Capernaum and the Golan Heights
On the northwestern corner of the Sea of Galilee are the remains of the village of Capernaum. This was Jesus’ home base for his ministry in Galilee, and there are many wonderful moments recorded in the gospels of His activity in and around this town. The White Synagogue was built on the foundation of what may have been the Synagogue in which Jesus taught (John 6). The ancient Christians indicated the remains of a house which is believed to be Peter’s – where Jesus taught and healed many. We spent some time exploring this important site.
Leaving Capernaum, we headed east up into the Golan heights. In Jesus’ day this was the region of the Decapolis, a grouping of ten cities on the eastern border of the Roman Empire. [Jesus did not enter this region except on the occasion when he delivered the Gadarene demoniac.] We found the Gamla Nature Reserve, deep into the Golan and only about ten miles from the border of Syria. That morning we heard a series of explosions which we understand were an exchange of mortar fire between Israel and Syria. There was much evidence of military activity in the Golan Heights including blown up tanks, military installations on the high points and signs warning of “Tank Crossing.”
Gamla holds the memory of another battle that took place about thirty years after Jesus death and resurrection. The Jews thought the city was impregnable for it hung precariously upon the top of a steep ridge. First century historian Josephus in his book “The War Of The Jews” described it in this way:
“Gamla did not surrender to the Romans but relied upon the difficulty of the place to conquer, for it was situated upon a rough ridge of a high mountain, where it begins to ascend and declines as much downward before as behind, so that it is like a camel for which it is named….[The city also hangs so strangely that it looks like it might fall down upon itself]… There was also a spring of water within the wall, at the upper limits of the city. This city was awkward to be taken, and Josephus made it even stronger by building a wall about it, and ditches and mines underground. Thus they had been able to resist those whom Agrippa sent to besiege it for seven months.”
Those Jewish defenders were incredibly brave and repulsed the Roman siege on three occasions. In the end they could not resist the tenacious grinding machine that was the Roman Army and Gamla fell. The ruins are testimony to that terrific battle. In those ruins they found more Roman catapult darts than in any other Roman siege location.
They also found in those ruins six bronze coins which had been minted in Gamla, bearing the slogan: “Lige’ulas Yerushalayim hakedosha,” “To the redemption of holy Yerushalayim.”
The nature reserve is very special.

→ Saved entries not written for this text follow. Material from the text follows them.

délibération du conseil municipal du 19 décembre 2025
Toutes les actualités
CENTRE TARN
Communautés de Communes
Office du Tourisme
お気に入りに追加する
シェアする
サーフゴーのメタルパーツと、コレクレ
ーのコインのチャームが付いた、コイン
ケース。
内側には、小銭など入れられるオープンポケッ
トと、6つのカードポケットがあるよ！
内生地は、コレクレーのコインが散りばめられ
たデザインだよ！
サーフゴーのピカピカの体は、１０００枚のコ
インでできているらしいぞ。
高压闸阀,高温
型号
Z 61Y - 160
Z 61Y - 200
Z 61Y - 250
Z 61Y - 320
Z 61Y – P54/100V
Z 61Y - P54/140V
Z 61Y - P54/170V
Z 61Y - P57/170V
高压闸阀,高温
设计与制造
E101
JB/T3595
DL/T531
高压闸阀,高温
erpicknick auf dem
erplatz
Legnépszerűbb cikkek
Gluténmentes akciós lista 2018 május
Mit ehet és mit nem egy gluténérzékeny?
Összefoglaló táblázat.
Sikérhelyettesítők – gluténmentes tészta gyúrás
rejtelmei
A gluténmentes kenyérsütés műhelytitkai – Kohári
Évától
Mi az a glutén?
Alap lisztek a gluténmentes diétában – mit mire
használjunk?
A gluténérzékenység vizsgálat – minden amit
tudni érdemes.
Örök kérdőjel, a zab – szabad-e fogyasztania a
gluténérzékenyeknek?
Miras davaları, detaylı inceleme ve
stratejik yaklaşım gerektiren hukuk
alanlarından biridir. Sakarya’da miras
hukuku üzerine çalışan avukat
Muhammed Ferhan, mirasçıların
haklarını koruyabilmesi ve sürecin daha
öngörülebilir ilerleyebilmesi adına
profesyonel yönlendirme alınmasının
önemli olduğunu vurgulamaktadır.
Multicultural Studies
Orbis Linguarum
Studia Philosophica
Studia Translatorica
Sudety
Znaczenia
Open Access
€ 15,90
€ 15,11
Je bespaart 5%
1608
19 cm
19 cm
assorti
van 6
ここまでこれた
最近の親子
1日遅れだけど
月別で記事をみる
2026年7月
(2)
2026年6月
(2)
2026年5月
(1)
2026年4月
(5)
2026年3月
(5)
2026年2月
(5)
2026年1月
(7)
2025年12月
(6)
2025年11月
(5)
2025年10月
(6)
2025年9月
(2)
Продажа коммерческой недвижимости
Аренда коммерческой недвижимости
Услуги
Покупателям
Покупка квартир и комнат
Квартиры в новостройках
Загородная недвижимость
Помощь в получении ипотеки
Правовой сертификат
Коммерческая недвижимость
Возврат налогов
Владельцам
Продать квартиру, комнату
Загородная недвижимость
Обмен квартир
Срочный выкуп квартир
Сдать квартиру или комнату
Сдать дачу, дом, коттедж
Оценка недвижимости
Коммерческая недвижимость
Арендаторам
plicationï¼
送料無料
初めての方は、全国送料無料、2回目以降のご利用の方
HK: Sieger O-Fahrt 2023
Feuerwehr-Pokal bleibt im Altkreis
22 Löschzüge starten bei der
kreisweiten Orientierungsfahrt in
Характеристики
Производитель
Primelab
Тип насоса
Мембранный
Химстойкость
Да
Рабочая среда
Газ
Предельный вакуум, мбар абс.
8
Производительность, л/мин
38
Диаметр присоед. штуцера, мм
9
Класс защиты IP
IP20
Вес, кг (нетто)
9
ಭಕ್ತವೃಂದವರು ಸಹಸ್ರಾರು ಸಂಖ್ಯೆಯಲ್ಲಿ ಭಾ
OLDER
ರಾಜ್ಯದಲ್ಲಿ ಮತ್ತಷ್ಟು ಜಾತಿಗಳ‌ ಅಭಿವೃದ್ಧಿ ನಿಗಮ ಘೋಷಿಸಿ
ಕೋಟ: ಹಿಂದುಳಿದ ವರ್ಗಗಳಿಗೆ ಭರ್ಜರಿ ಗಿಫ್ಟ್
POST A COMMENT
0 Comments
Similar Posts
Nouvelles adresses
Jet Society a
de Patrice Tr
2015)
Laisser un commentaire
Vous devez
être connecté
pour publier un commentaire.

It has the highest waterfall in Israel. The trail to it runs through an ancient burial ground. These nomadic people were buried inside natural flat stone slabs which resembled a small stone age house and there thousands of them some as old as ten thousand years from the time of Abraham.
Gamla holds the remains of a Byzantine Church and is the nesting site for the Griffon Vulture, a bird whose wing span can reach nine feet!! We spoke to a fellow who had been there ahead of us and not seen a sign of them for three hours. As we walked to the edge of the cliff, low and behold – a vulture rose up just below me! What a picture of the wind rising beneath outstretched wings.
David once wrote a song about God coming to his rescue on the “wings of the wind” in 2 Samuel 22:11.